In cosa consiste, dunque, la circolarità che rende altamente problematico, e anzi inconsistente, il modello della mente estesa?

Consiste nel tentativo di dar conto di certe caratteristiche della mente, e segnatamente della capacità di evolvere nel tempo, chiamando in causa gli oggetti e i fenomeni appartenenti alla sfera della società e della cultura, i quali risultano irrimediabilmente contaminati di quel mentale che si vorrebbe spiegare.

Accade così che, in una mescolanza indebita di fattori appartenenti al mondo fisico, fattori socio-culturali e fattori mentali, assemblati insieme come se si trattasse di categorie omogenee, si finisce per perdere di vista la questione essenziale, e cioè che l’unico soggetto attivo in questo processo è la mente. Tutto il resto – le realizzazioni nel campo della cultura e della società, come pure i prodotti tecnologici – non hanno una origine autonoma rispetto alla mente, ma derivano interamente da questa, in ogni loro aspetto.

E’ importante notare che la prospettiva della mente estesa tende a presentare se stessa non come una descrizione di come alcuni oggetti esterni sono in grado di potenziare la mente nelle sue capacità di base. Molto di più. Tale prospettiva si propone piuttosto come una spiegazione della mente, nel senso che presuppone che le particolari proprietà della mente non possano essere comprese appieno senza dare sufficiente rilievo ai supporti esterni che essa utilizza.

Estendere la mente al mondo esterno, ponendo idealmente sullo stesso piano le caratteristiche dei processi che si svolgono a livello cerebrale e le caratteristiche appartenenti agli oggetti collocati fuori del cervello, si rivela in questa luce funzionale a dissolvere, o almeno a nascondere, le problematiche tradizionalmente associate al rapporto della mente con la sua base materiale. Dette problematiche sembrano in qualche modo superate, poiché diviene particolarmente difficile individuare delle differenze sostanziali tra la mente e gli altri oggetti o fenomeni del mondo.

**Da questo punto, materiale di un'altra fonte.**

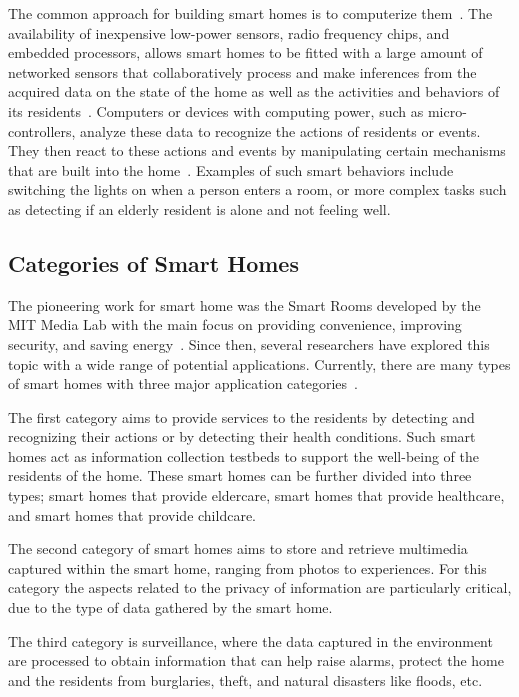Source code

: The common approach for building smart homes is to computerize them~\parencite{desilvaStateArtSmart2012}. The availability of inexpensive low-power sensors, radio frequency chips, and embedded processors, allows smart homes to be fitted with a large amount of networked sensors that collaboratively process and make inferences from the acquired data on the state of the home as well as the activities and behaviors of its residents~\parencite{dingSensorTechnologySmart2011}. Computers or devices with computing power, such as micro-controllers, analyze these data to recognize the actions of residents or events. They then react to these actions and events by manipulating certain mechanisms that are built into the home~\parencite{desilvaStateArtSmart2012}. Examples of such smart behaviors include switching the lights on when a person enters a room, or more complex tasks such as detecting if an elderly resident is alone and not feeling well.

\subsection{Categories of Smart Homes}

The pioneering work for smart home was the Smart Rooms developed by the MIT Media Lab with the main focus on providing convenience, improving security, and saving energy~\parencite{pentlandSmartRooms1996,dingSensorTechnologySmart2011}. Since then, several researchers have explored this topic with a wide range of potential applications. Currently, there are many types of smart homes with three major application categories~\parencite{desilvaStateArtSmart2012}.

The first category aims to provide services to the residents by detecting and recognizing their actions or by detecting their health conditions. Such smart homes act as information collection testbeds to support the well-being of the residents of the home. These smart homes can be further divided into three types; smart homes that provide eldercare, smart homes that provide healthcare, and smart homes that provide childcare.

The second category of smart homes aims to store and retrieve multimedia captured within the smart home, ranging from photos to experiences.  For this category the aspects related to the privacy of information are particularly critical, due to the type of data gathered by the smart home.

The third category is surveillance, where the data captured in the environment are processed to obtain information that can help raise alarms, protect the home and the residents from burglaries, theft, and natural disasters like floods, etc.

Supportando questa visione pseudo-naturalistica, fondata su una sostanziale ambiguità, o meglio su un errore a livello concettuale tutt’altro che trascurabile, i sostenitori del modello della mente estesa credono di poter compiere dei passi importanti nella conoscenza dei fenomeni mentali. In realtà, non fanno che ingannare se stessi e tutti coloro che si lasciano sedurre dalle loro tesi.

Credo che sia venuto il momento di denunciare con forza simili tentativi, nella speranza che almeno gli studiosi più critici riescano a coglierli nella loro reale dimensione di espedienti concettuali, privi di qualsiasi valenza esplicativa, facendo sì che un numero sempre minore di persone perda tempo ed energie preziose occupandosi di essi.

NOTE

(1) Michele Di Francesco – Giulia Piredda, La mente estesa. Dove finisce la mente e dove comincia il mondo?, Mondadori, Milano, 2012, pag. 91.

(2) Andy Clark – David Chalmers, The Extended Mind, in “Analysis”, 58, 1, pagg. 7-19.

(3) Michele Di Francesco – Giulia Piredda, Op. cit., pag. 133. Vedi anche pagg. 192-4.

(4) Per una trattazione più ampia di questi temi, si veda Astro Calisi, Oltre gli orizzonti del conosciuto. La sfida cruciale della mente alla scienza del XXI secolo, Uni Service, Trento, 2011, pagg. 175-184.

(5) Michele Di Francesco – Giulia Piredda, Op. cit., pag. 7.